* [Exercise inputs]
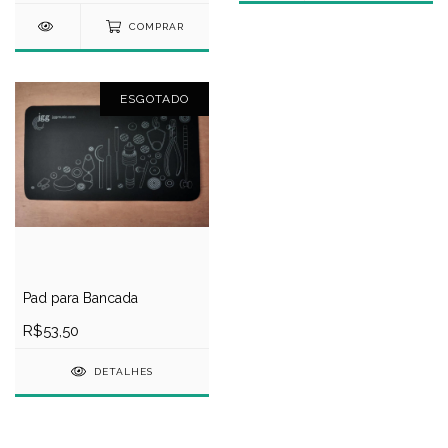
COMPRAR
ESGOTADO
Pad para Bancada
R$53,50
DETALHES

* [Required action]
Each record above must be returned exactly as written, with its pictures omitted.

* [Expected output]
COMPRAR
ESGOTADO
Pad para Bancada
R$53,50
DETALHES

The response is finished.